Economic impact versus economic footprint
Every once in a while I find myself explaining what is a fundamental concept in economic development but one that is so hard to grasp for a lot of folks – many of whom are in positions of influence. There should be a little primer book on economic development that everyone in a position of influence should have to read.
The issue in question today was around the incremental economic impact of certain industries. The best way to explain this is with an example (I was dealing with a different, but similar industry today and I don’t want to annoy a potential client).
Not that long ago the national association of convenience stores prepared an economic impact report on their industry claiming it created thousands of jobs and hundreds of millions in economic activity for the country. They had a multiplier in there and tax revenues generated -as I recall – the whole enchilada.

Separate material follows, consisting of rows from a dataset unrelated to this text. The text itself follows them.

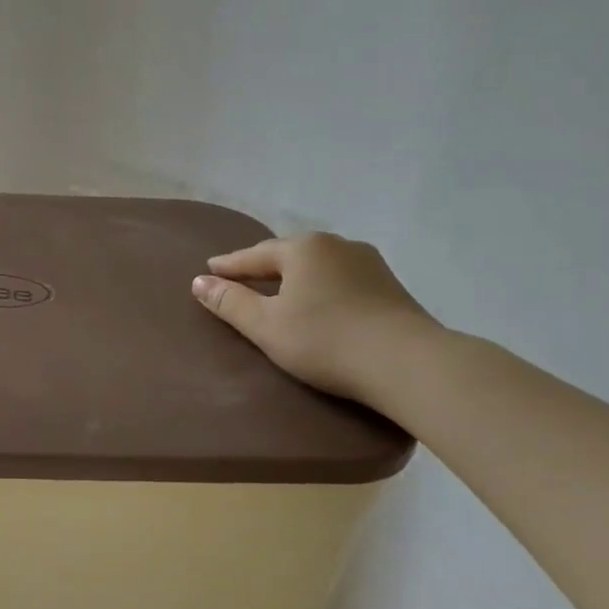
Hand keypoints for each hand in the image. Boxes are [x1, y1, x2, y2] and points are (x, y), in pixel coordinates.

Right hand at [191, 233, 439, 402]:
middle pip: (288, 255)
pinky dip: (321, 288)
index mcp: (302, 248)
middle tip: (241, 278)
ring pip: (318, 266)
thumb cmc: (325, 340)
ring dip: (295, 277)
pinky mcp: (391, 288)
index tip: (208, 270)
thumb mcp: (266, 325)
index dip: (228, 266)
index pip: (253, 255)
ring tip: (279, 291)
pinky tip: (319, 303)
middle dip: (263, 266)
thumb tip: (199, 282)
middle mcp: (336, 245)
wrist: (409, 364)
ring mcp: (369, 264)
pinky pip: (341, 280)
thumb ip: (229, 302)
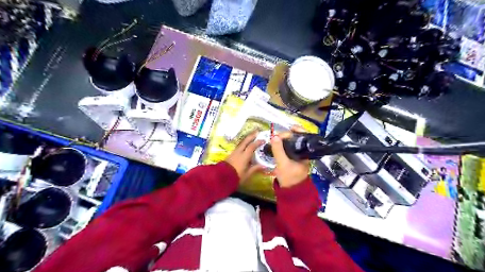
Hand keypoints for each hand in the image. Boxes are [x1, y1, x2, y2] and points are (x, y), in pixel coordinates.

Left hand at [224, 130, 263, 183]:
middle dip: (251, 136)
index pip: (252, 146)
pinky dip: (243, 144)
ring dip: (247, 139)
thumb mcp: (247, 174)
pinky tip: (245, 146)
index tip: (263, 140)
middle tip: (257, 132)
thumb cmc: (236, 176)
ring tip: (252, 137)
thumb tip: (264, 165)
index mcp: (244, 156)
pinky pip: (239, 147)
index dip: (258, 142)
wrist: (222, 177)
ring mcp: (234, 152)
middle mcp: (239, 152)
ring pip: (241, 143)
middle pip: (245, 141)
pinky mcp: (231, 155)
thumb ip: (255, 168)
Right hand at [269, 126, 309, 187]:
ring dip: (284, 139)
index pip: (304, 136)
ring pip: (292, 142)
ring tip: (275, 138)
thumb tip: (274, 136)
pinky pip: (288, 147)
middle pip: (298, 137)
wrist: (290, 191)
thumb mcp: (282, 164)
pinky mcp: (293, 158)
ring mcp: (298, 155)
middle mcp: (304, 152)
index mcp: (306, 152)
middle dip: (287, 134)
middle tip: (277, 134)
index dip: (295, 130)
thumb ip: (278, 150)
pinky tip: (276, 144)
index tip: (282, 132)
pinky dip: (283, 144)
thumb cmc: (289, 177)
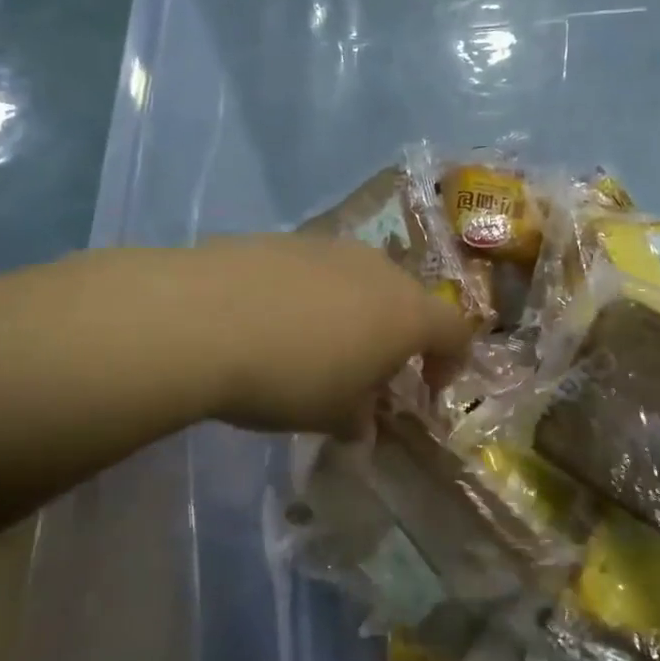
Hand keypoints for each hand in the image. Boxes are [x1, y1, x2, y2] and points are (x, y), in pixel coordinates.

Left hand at [190, 235, 471, 436]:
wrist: (203, 320)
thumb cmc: (289, 377)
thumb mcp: (332, 415)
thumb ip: (359, 419)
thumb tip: (360, 422)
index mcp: (407, 312)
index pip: (456, 330)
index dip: (450, 361)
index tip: (426, 388)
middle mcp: (379, 269)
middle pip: (408, 299)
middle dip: (397, 336)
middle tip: (368, 372)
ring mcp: (331, 247)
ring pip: (361, 280)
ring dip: (355, 312)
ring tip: (317, 345)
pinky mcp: (286, 238)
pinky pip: (317, 271)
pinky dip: (313, 296)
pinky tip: (275, 321)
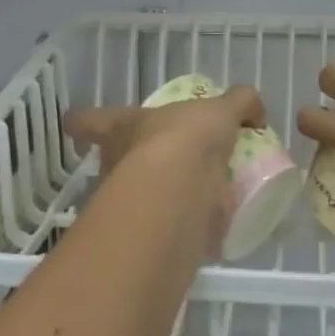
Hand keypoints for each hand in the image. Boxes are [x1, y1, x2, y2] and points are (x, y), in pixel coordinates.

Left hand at [66, 87, 266, 254]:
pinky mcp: (144, 231)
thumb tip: (254, 110)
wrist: (179, 190)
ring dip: (158, 196)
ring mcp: (125, 200)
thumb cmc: (185, 138)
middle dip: (133, 163)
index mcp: (120, 127)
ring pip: (134, 197)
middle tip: (163, 163)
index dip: (83, 121)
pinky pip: (162, 225)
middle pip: (112, 161)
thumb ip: (239, 104)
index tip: (79, 126)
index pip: (88, 120)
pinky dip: (181, 225)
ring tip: (192, 194)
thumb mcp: (220, 110)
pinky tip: (206, 223)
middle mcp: (114, 162)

Now, I have no problem with this type of analysis – in fact, I have done this for certain industries – but I prefer the term economic footprint (I stole this from the Conference Board) rather than economic impact because the latter implies the convenience store industry’s share (footprint) of the economy while economic impact implies there would be a negative impact if the industry disappeared or downsized.
The truth is for the convenience store industry and most local service type industries if they disappeared people would just shift their spending elsewhere. If there were no bowling alleys, people would just go to the movies more. If there were no restaurants, people would just buy more groceries, etc. There are some exceptions and other issues but, in general, this is the case.
To be more clear, differentiate the convenience stores from auto manufacturing, or software development, or wood products manufacturing, or a large IT support centre servicing a national market, etc. If those industries close down, the community loses all the economic activity – it gets shifted outside the jurisdiction altogether.
This matters on wide variety of fronts from tax policy to access to capital programs.
Industries that service local markets are wiser to make the case for the importance of the service per se rather than trying to make the case that if they were not around, there would be an economic loss. We need convenience stores, and architects, and local consultants, and plumbers, etc. etc. They are important to the functioning of a local economy. The car manufacturer, or the paper mill or the software developer is not vital as a service to the local economy but are critical to economic development.
We need the right mix of both – industries that service local markets and those that export their products/services and bring the money in.
So the final point I was making to the potential client was is there a way to make this specific local industry – an export industry too? Then you get a double whammy. For example, if we had a strong, vibrant local engineering industry where a number of companies built up enough expertise to export their knowledge and technology outside the region. Then we have an industry that is carving out its economic footprint locally but also having a broader economic impact.